April 2016Focus2016

Focus on Political Systems: South Korea

By Colin Kimberlin
Associate Editor

With a tumultuous past since its initial partition in 1948, the Republic of Korea (ROK) has emerged as one of Asia’s prominent economic powers. International parties, including the United States and United Nations, have had constant contact with South Korea as it entered the 21st century due to the presence of a violently Totalitarian neighbor, North Korea.

War between the two Koreas initially broke out in 1950, following South Korea’s proclamation of partition, and ended in 1953 without a peace agreement. This has left South Korea technically at war for more than fifty years.

Considering this “active” warzone between two nations, South Korea has developed both economically and socially with the onset of rampant globalization and a rapidly evolving political system. Following the end of war between the two countries, South Korea’s politics became dominated by the question of unification with North Korea.

But other factors have begun to develop in South Korea, as the political process became ever more faceted, as rapid economic development, democratization, and eventual alliance with the United States occurred.

At the beginning of South Korea’s politics following war, unification was the primary concern of political leaders – or at least for their careers – as the authoritarian rule utilized “the rivalry with communist North Korea as a means to weaken the (political) opposition,” according to Victor Cha of Oxford College.

Entering into the post-Cold War era marked the rise of Korean nationalism that sought to embrace North Koreans as “brothers.” This spike in unification-based nationalism fell under the presidencies of Kim Dae-Jung and Roh Moo-Hyun.

President Park Chung-Hee left a legacy of controversial developmental experiences in 1962 and 1979. South Korea joined the economic powerhouses, nicknamed “Asian Tigers,” as rapid market development occurred following Park’s choice, in conjunction with his Deputy Minister of Foreign Affairs, to become a member state of the Organization for Economic Co-operation and Development (OECD).

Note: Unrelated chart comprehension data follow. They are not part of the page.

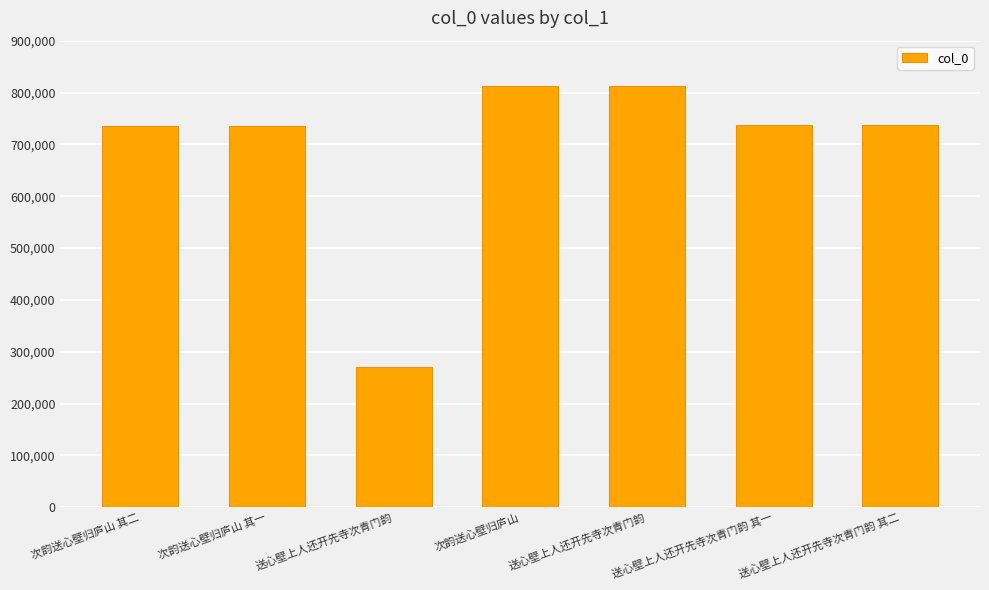

List the labels in order of value, largest first.

送心壁上人还开先寺次青门韵, 次韵送心壁归庐山, 送心壁上人还开先寺次青门韵 其二, 送心壁上人还开先寺次青门韵 其一, 次韵送心壁归庐山 其二, 次韵送心壁归庐山 其一, 送心壁上人还开先寺次青门韵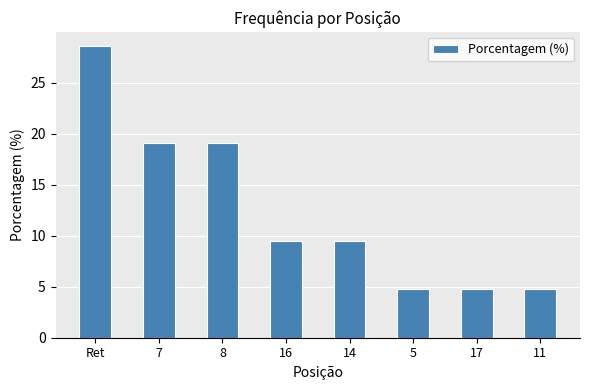

What is the difference between the second highest and minimum values?

14.3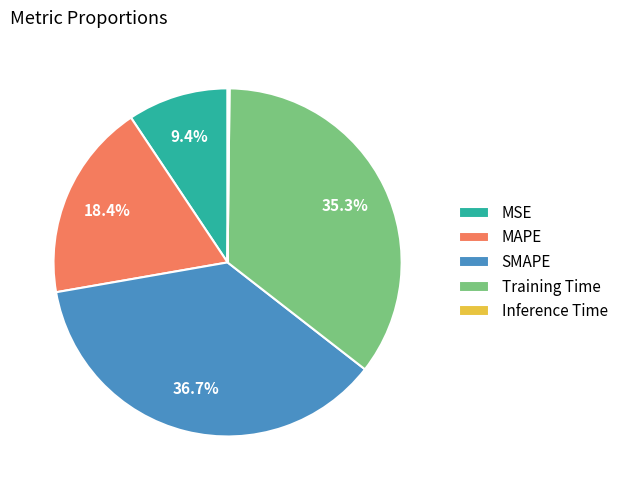

To the nearest percent, what percentage of the pie is Training Time?

35%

Despite all economic development, South Korea faced the nineteen-year dictatorship under Park that was categorized as “political backwardness,” according to Cha. This almost two decade regime, one that maintained the relationship between government, banks, and big businesses in South Korea, was met with a currency crisis in 1997.

But prior to the currency crisis, the military authoritarianism of Chun Doo-Hwan was broken down and transitioned into a democracy in 1987. During this initial spark of democratization, direct presidential elections by the South Korean public, civilian control of the military, and the growth of civil society were driven by mass movements of university students, intellectuals, and the rising consumer middle class of this democratized South Korea.

Currently, Park Guen-Hye is South Korea’s eleventh president, and happens to be the only female to attain the presidency thus far. Despite her rather profoundly attained position, she is slated to become a lame duck president with two years still left in her presidency, according to The Diplomat. Moon Jae-in, Park’s previous opponent who she beat out in the 2012 election, has been voted into the head position of the current opposing party – New Politics Alliance for Democracy (NPAD).

Despite his imminent rise to presidency, as South Korea’s single-term system rules out Park for the 2017 election, Moon still faces the task of uniting a fragmented political party and having to makeover their public image, as according to the Diplomat approval rates for NPAD reached a low of 21 percent.

The current contention between South Korea’s political factions will only continue to escalate as the presidential election of 2017 draws nearer. In the next two years, the ever present eye of the South Korean public will continue to watch scornfully as the fight for the next president has already begun.